A major study by the University of Copenhagen has shed a new light on the history of the Viking Age, where the Vikings actually came from, and how they looked.

To reach its goal, the team of researchers led by Danish professor Eske Willerslev has studied samples of Viking Age bones from twelve different countries, extracted DNA and mapped the genes. A total of 442 skeletons have been studied.

Judging by the DNA, the researchers concluded that the Vikings actually had quite a lot of genes in common with southern Europeans, Eastern Europeans and even Asians. This means that it was more common for them to be dark-haired than light-haired during the Viking Age, contrary to the common stereotype of blonde Nordic warriors perpetuated by pop culture and cinema.

“Vikings were not genetically pure Scandinavians. From the end of the Iron Age and into the Viking Age, there is a large influx of DNA from Southern Europe and Asia. This also means that it was probably only a few of them who were fair-haired”, Eske Willerslev told Danish Radio.

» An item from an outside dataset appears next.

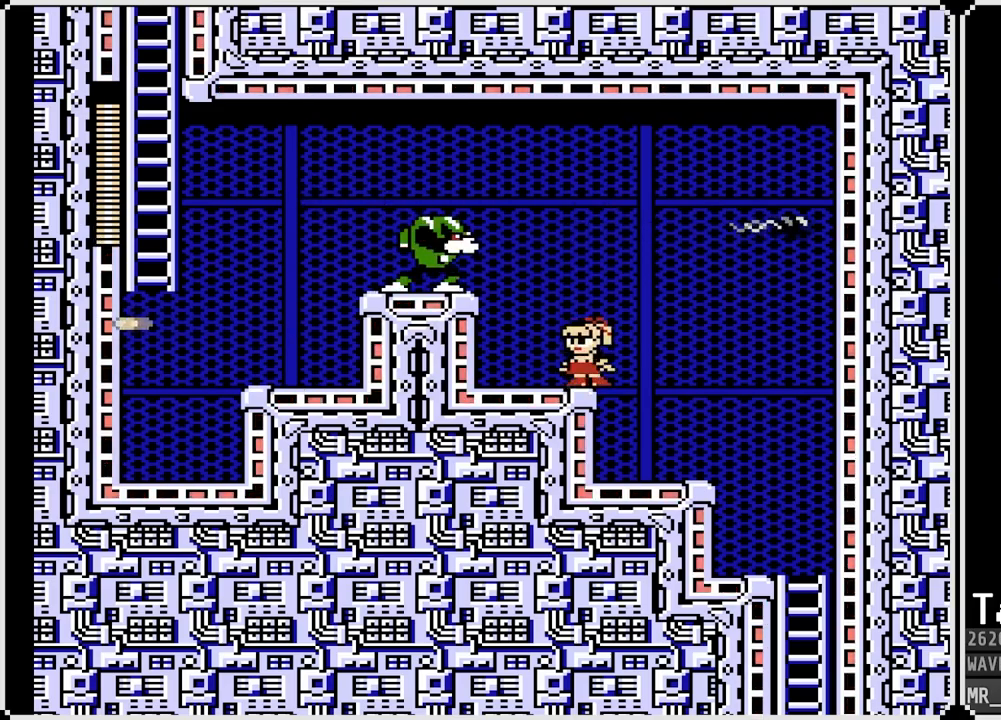
{"buttons": [], "left_stick": "center", "right_stick": "center", "events": []}
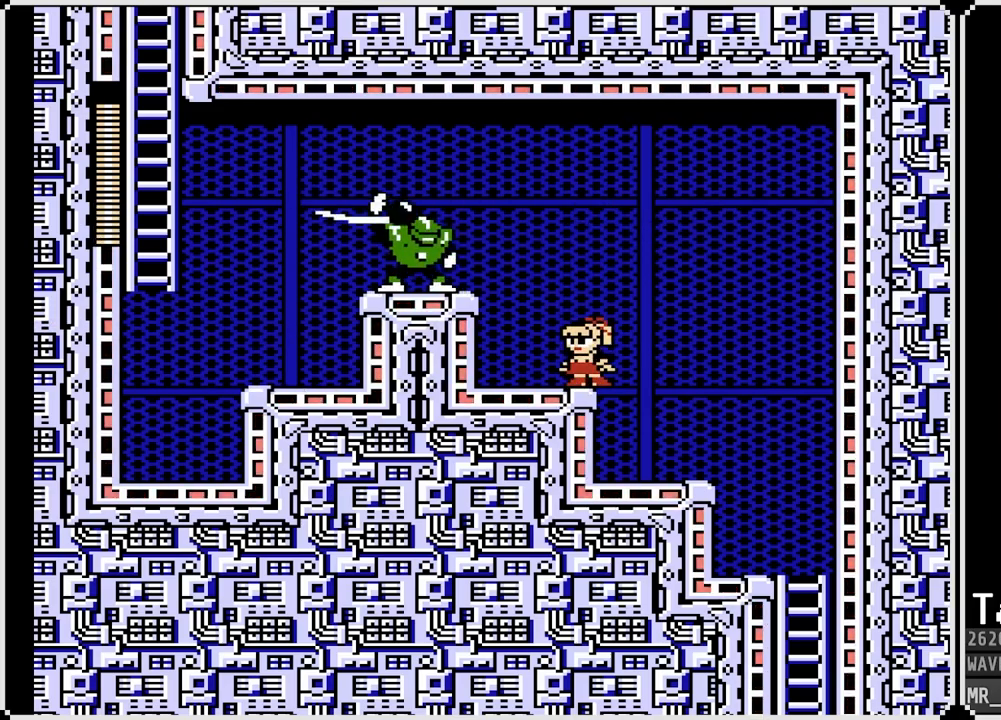
{"buttons": ["CROSS", "SQUARE"], "left_stick": "center", "right_stick": "center", "events": [[383, "CROSS", "down"], [500, "SQUARE", "down"]]}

By contrast, contemporary peasants' DNA had remained unchanged since the Neolithic due to lack of exposure. According to Eske Willerslev, the new results portray the Viking Age in a more realistic light.

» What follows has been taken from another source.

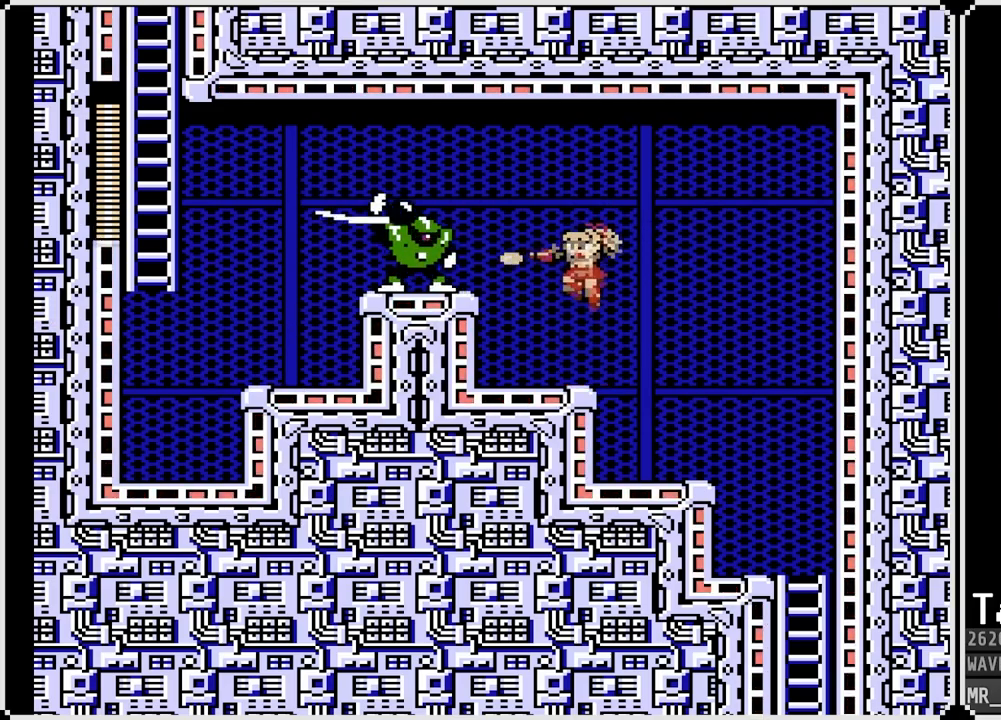
{"buttons": [], "left_stick": "center", "right_stick": "center", "events": [[67, "SQUARE", "up"], [117, "SQUARE", "down"], [167, "SQUARE", "up"], [183, "CROSS", "up"], [200, "CROSS", "down"], [217, "SQUARE", "down"], [283, "SQUARE", "up"], [317, "SQUARE", "down"], [400, "SQUARE", "up"], [417, "CROSS", "up"]]}
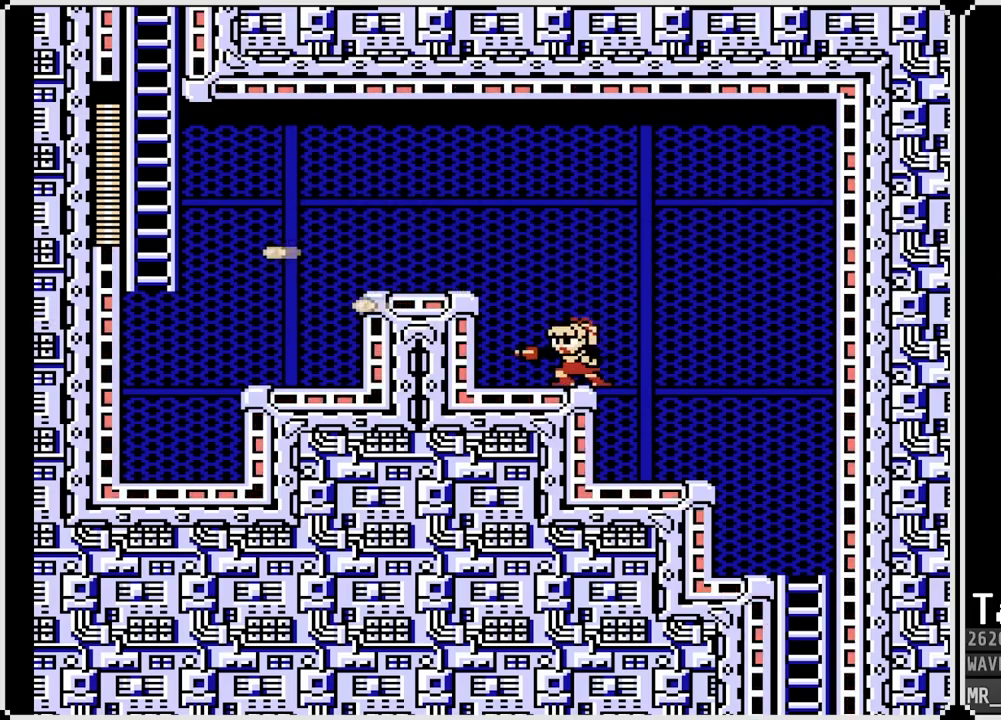
{"buttons": ["DPAD_DOWN", "DPAD_LEFT"], "left_stick": "center", "right_stick": "center", "events": [[17, "DPAD_LEFT", "down"], [167, "CROSS", "down"], [400, "CROSS", "up"], [467, "DPAD_DOWN", "down"]]}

“With this study, we establish that the Viking Age was very special. The Vikings travelled much farther, had lots of southern European genes and probably far greater cultural exchange with the outside world than the contemporary peasant communities”.

Willerslev contended that the the Vikings were “not a Scandinavian ethnic group”, but rather “a culture that you can convert to”, like Christianity or Islam today.

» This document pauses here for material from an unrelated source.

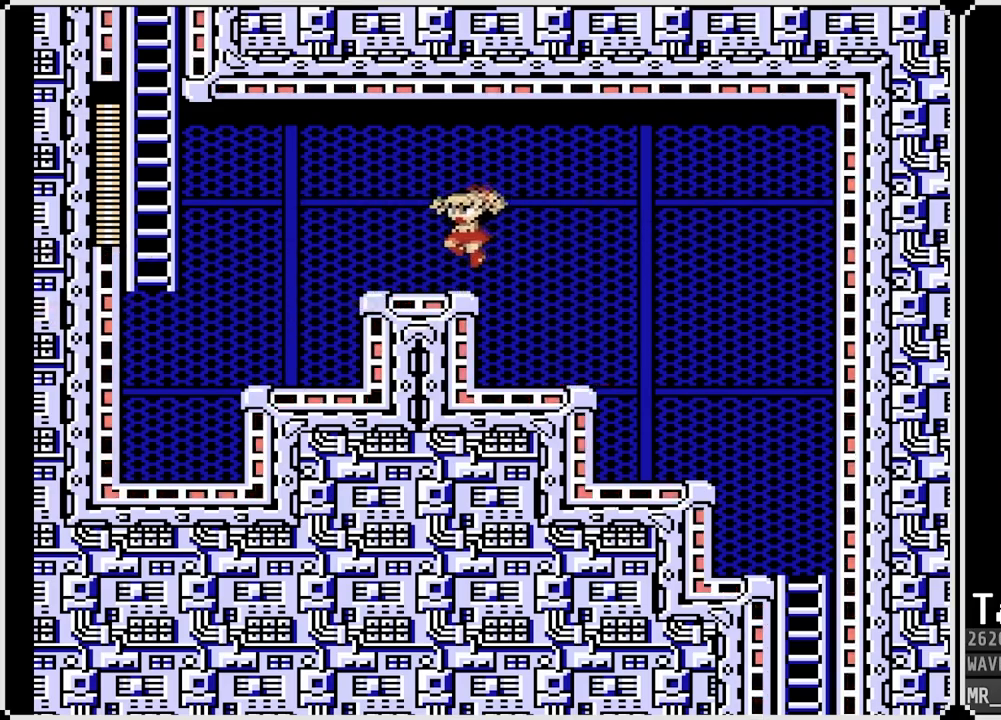
{"buttons": [], "left_stick": "center", "right_stick": "center", "events": [[133, "CROSS", "down"], [333, "CROSS", "up"], [367, "DPAD_DOWN", "up"], [450, "DPAD_LEFT", "up"]]}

“Being a Viking was a culture that different people embraced. No matter where you came from,” Willerslev said, describing one of the skeletons that had no Scandinavian genes whatsoever. “He probably just identified himself as a Viking”, Willerslev explained.

According to Kasper Andersen, a historian at Moesgaard Museum who is an expert in the Viking ethnicity and identity, this fits well with written sources that cite numerous examples of people from other parts of Europe taking part in the Viking raids, including Anglo-Saxons and Franks.

Andersen stressed that the entrenched myths are a product of Danish 19th-century nationalism, which arose amid a number of bitter setbacks of the Danish Realm that included losing in the Napoleonic wars, national bankruptcy, the loss of Norway to Sweden and parts of Schleswig to Germany. In response, stories about mighty, blonde and uniquely Scandinavian Vikings who sailed out and conquered the world became increasingly popular.

“Many of the myths about the Vikings were invented in the 19th century, when nationalism arose, and we began to see ourselves as Danes. There, the blonde hair may have fitted in well. But based on the historical sources, we can not say anything certain about the Vikings' hair colour,” he said.

Eske Willerslev suggested that Danes could have become mostly fair-haired due to sexual selection and beauty ideals.

During the Viking Age (793-1,066), Norsemen known as Vikings undertook large-scale raids, conquests and trading throughout Europe, established settlements in Iceland, Ireland, the British Isles and Greenland, and even reached North America (they called Vinland).